How many bankers does it take to change a light bulb? Four. One to hold the bulb, and three to try and remember the combination.
‘How to make a million dollars: First, get a million dollars…’ Steve Martin
Signs You're No Longer in College... You no longer know what time fast food drive-thru windows close. Your potted plants stay alive. You pay at least a dollar more than the minimum payment on your credit card bill. Your friends' hook-ups and break-ups are now marriages and divorces. You attend parties that the police don't raid. You're not expected to leave the room when the adults are talking. You refer to college students as "those kids." You drink wine, scotch and martinis instead of just beer, beer and beer. You feed your dog Science Diet instead of leftover pizza. At 6 a.m., you're putting your contact lens in instead of taking them out. Naps are no longer weekday options.
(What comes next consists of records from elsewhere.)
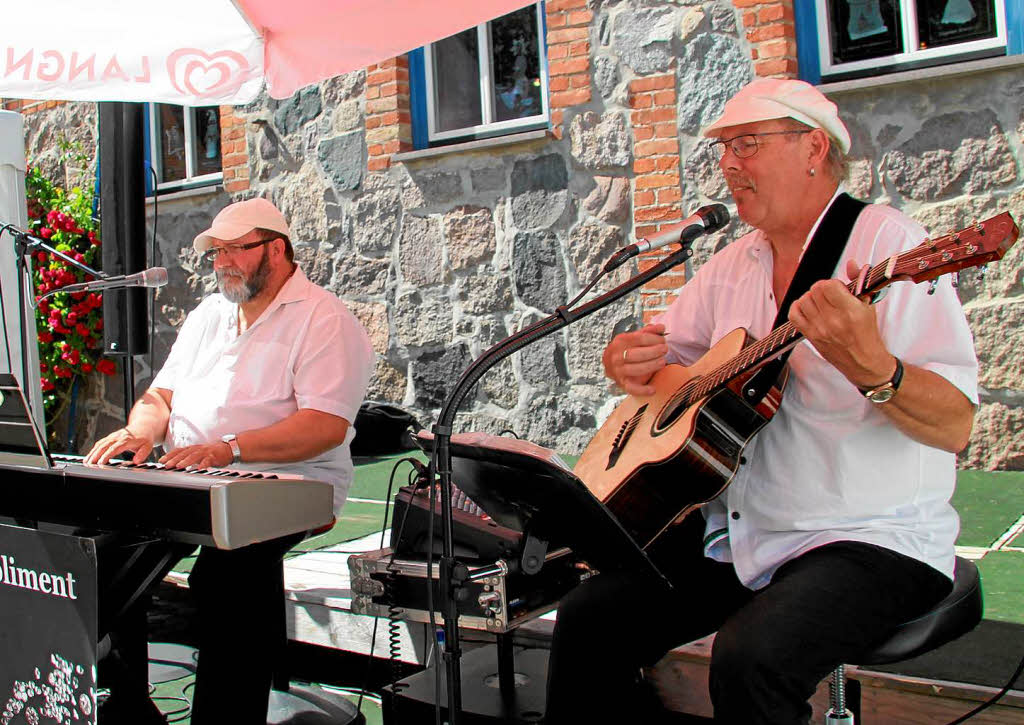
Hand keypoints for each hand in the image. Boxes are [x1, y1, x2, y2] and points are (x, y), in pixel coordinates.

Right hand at [84, 427, 154, 464]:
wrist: (144, 426)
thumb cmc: (145, 437)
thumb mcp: (148, 446)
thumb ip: (143, 453)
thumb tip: (136, 461)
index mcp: (126, 439)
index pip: (114, 448)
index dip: (106, 455)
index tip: (101, 463)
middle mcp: (118, 437)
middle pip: (104, 446)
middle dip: (95, 455)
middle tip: (89, 464)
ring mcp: (113, 436)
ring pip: (100, 444)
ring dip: (92, 452)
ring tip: (86, 461)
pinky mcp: (110, 437)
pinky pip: (100, 443)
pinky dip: (94, 449)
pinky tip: (90, 456)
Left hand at [159, 442, 232, 469]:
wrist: (229, 448)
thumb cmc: (213, 453)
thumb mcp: (199, 454)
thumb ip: (189, 457)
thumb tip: (176, 462)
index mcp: (193, 448)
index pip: (179, 450)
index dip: (169, 455)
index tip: (161, 461)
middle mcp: (198, 449)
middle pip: (184, 453)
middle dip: (174, 459)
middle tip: (166, 465)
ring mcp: (206, 452)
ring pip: (194, 456)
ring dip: (186, 461)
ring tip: (179, 467)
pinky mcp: (215, 456)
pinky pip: (208, 460)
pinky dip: (203, 464)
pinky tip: (199, 469)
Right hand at [603, 323, 667, 395]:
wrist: (610, 363)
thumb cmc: (627, 348)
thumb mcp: (634, 337)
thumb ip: (648, 332)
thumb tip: (661, 328)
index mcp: (620, 342)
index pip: (638, 338)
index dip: (653, 339)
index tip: (663, 340)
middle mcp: (616, 356)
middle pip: (636, 354)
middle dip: (654, 351)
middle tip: (665, 350)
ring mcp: (618, 370)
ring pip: (636, 370)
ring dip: (651, 366)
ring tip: (662, 362)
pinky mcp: (622, 383)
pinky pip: (631, 388)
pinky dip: (642, 390)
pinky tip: (653, 389)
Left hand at [787, 259, 895, 388]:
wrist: (863, 361)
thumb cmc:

Dating involves dinner and a movie, not keggers and Ecstasy. Grocery lists contain more than toilet paper and potato chips. You leave parties because you have a busy day tomorrow, not because the EMS guy has strapped you down.
Q: Why is horse racing so romantic? A: Because the horse hugs the rails, the jockey puts his arms around the horse and you can kiss your money goodbye.
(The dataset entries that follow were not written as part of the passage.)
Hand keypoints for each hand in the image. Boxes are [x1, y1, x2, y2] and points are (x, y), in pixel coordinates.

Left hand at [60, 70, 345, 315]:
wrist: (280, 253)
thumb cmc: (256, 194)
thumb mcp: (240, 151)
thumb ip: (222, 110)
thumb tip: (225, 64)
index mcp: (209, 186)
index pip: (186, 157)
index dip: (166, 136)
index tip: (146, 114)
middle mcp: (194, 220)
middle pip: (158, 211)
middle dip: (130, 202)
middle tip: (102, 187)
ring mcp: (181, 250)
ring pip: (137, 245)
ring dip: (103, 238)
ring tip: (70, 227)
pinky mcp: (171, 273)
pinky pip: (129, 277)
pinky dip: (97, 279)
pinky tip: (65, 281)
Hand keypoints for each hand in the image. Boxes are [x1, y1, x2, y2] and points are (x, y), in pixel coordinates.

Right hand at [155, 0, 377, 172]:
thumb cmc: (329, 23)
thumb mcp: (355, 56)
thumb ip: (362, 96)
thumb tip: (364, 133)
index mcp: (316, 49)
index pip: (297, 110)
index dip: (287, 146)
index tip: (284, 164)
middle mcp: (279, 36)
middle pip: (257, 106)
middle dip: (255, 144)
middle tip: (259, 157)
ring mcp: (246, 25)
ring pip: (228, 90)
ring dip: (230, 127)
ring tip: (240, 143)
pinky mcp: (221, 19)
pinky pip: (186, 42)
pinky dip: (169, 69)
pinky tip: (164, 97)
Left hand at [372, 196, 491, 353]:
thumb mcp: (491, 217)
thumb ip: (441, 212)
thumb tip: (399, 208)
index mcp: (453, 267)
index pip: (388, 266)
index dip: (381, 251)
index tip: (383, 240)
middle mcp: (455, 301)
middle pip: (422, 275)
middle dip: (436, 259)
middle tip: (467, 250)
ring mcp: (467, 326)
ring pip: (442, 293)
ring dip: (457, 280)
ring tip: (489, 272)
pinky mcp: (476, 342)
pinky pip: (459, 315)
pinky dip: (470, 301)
A man and his ever nagging wife were on holiday in Jerusalem, when the wife suddenly died. The funeral company told the man that it would cost 45000 to ship her home or $500 to bury her in Jerusalem. The husband said "ship her home". Shocked, the undertaker asked "but sir, why don't you bury her in the Holy Land and save the money ?" The husband replied "a long time ago, a man was buried here and 3 days later, he rose from the dead ... I cant take the chance !"
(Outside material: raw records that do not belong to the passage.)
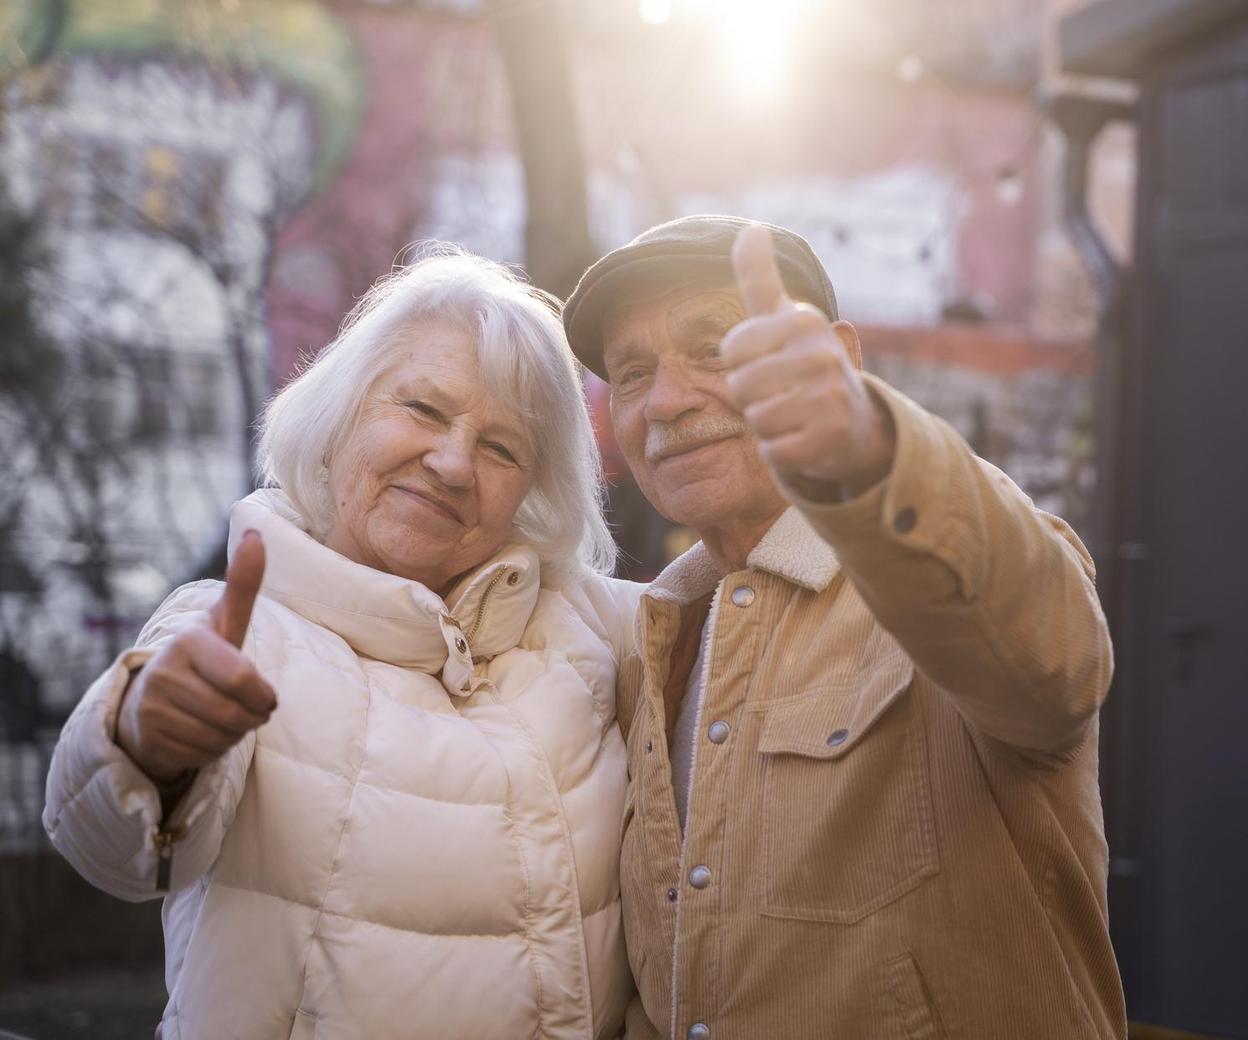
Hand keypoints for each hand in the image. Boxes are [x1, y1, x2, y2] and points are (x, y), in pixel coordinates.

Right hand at [116, 530, 276, 783]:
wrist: (152, 698)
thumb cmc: (205, 656)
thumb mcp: (226, 622)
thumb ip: (243, 583)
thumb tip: (257, 533)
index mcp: (189, 639)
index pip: (242, 677)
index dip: (263, 695)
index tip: (266, 696)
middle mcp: (162, 671)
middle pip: (235, 714)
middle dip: (252, 718)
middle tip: (247, 710)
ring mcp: (149, 706)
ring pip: (220, 737)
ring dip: (234, 735)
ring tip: (220, 717)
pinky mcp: (146, 739)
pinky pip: (201, 755)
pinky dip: (213, 751)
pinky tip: (200, 733)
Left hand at [721, 224, 894, 499]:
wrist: (855, 423)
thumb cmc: (804, 366)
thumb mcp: (783, 319)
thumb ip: (760, 277)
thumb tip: (750, 228)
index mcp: (804, 320)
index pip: (731, 351)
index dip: (743, 364)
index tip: (772, 362)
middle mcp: (822, 354)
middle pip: (739, 387)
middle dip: (753, 399)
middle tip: (785, 395)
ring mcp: (830, 398)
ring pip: (755, 420)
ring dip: (768, 426)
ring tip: (795, 416)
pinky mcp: (830, 440)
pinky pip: (772, 452)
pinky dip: (781, 453)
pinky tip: (804, 440)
How do you know you’re flying over the poorer part of town? You see toilet paper hanging on the clothes lines.
Q: What did the fool do with his first 50 cent piece? A: He Married Her
Yo' Mama is so poor, when she picks a booger, she yells, "Clap your hands and stomp your feet, praise the Lord, we got meat!"
Yo' Mama is so poor, when she farts, her holey underwear whistles.
I make money the old-fashioned way. My salary is the same as it was ten years ago
If George Washington were alive today, why couldn't he throw a silver dollar across the Potomac? Because a dollar doesn't go as far as it used to.